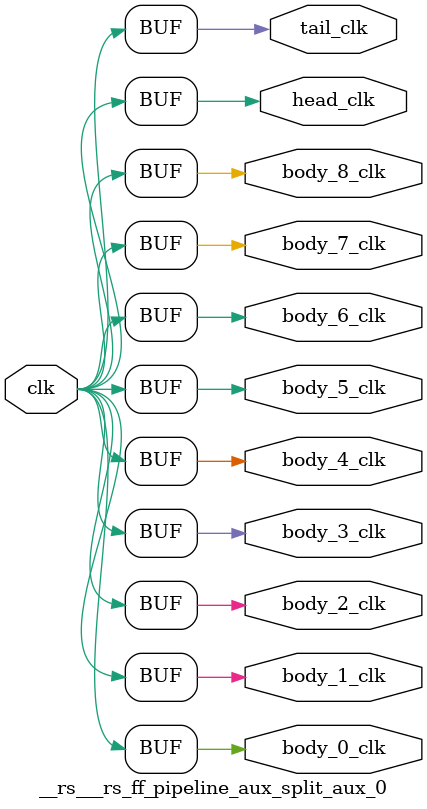
<source format=v>
`timescale 1 ns / 1 ps
module __rs___rs_ff_pipeline_aux_split_aux_0 #(
    parameter DATA_WIDTH      = 32,
    parameter HEAD_LEVEL      = 0,
    parameter BODY_LEVEL      = 2,
    parameter TAIL_LEVEL      = 0,
    parameter __HEAD_REGION   = "",
    parameter __BODY_0_REGION = "",
    parameter __BODY_1_REGION = "",
    parameter __BODY_2_REGION = "",
    parameter __BODY_3_REGION = "",
    parameter __BODY_4_REGION = "",
    parameter __BODY_5_REGION = "",
    parameter __BODY_6_REGION = "",
    parameter __BODY_7_REGION = "",
    parameter __BODY_8_REGION = "",
    parameter __TAIL_REGION   = ""
) (
    output wire body_0_clk,
    output wire body_1_clk,
    output wire body_2_clk,
    output wire body_3_clk,
    output wire body_4_clk,
    output wire body_5_clk,
    output wire body_6_clk,
    output wire body_7_clk,
    output wire body_8_clk,
    input wire  clk,
    output wire head_clk,
    output wire tail_clk
);
assign body_0_clk = clk;
assign body_1_clk = clk;
assign body_2_clk = clk;
assign body_3_clk = clk;
assign body_4_clk = clk;
assign body_5_clk = clk;
assign body_6_clk = clk;
assign body_7_clk = clk;
assign body_8_clk = clk;
assign head_clk = clk;
assign tail_clk = clk;
endmodule

</source>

### DIRECTIVE
Hand back the data above exactly, with no images.

### OUTPUT OF THE TASK
<source format=v>
`timescale 1 ns / 1 ps
module __rs___rs_ff_pipeline_aux_split_aux_0 #(
    parameter DATA_WIDTH      = 32,
    parameter HEAD_LEVEL      = 0,
    parameter BODY_LEVEL      = 2,
    parameter TAIL_LEVEL      = 0,
    parameter __HEAD_REGION   = "",
    parameter __BODY_0_REGION = "",
    parameter __BODY_1_REGION = "",
    parameter __BODY_2_REGION = "",
    parameter __BODY_3_REGION = "",
    parameter __BODY_4_REGION = "",
    parameter __BODY_5_REGION = "",
    parameter __BODY_6_REGION = "",
    parameter __BODY_7_REGION = "",
    parameter __BODY_8_REGION = "",
    parameter __TAIL_REGION   = ""
) (
    output wire body_0_clk,
    output wire body_1_clk,
    output wire body_2_clk,
    output wire body_3_clk,
    output wire body_4_clk,
    output wire body_5_clk,
    output wire body_6_clk,
    output wire body_7_clk,
    output wire body_8_clk,
    input wire  clk,
    output wire head_clk,
    output wire tail_clk
);
assign body_0_clk = clk;
assign body_1_clk = clk;
assign body_2_clk = clk;
assign body_3_clk = clk;
assign body_4_clk = clk;
assign body_5_clk = clk;
assign body_6_clk = clk;
assign body_7_clk = clk;
assign body_8_clk = clk;
assign head_clk = clk;
assign tail_clk = clk;
endmodule

</source>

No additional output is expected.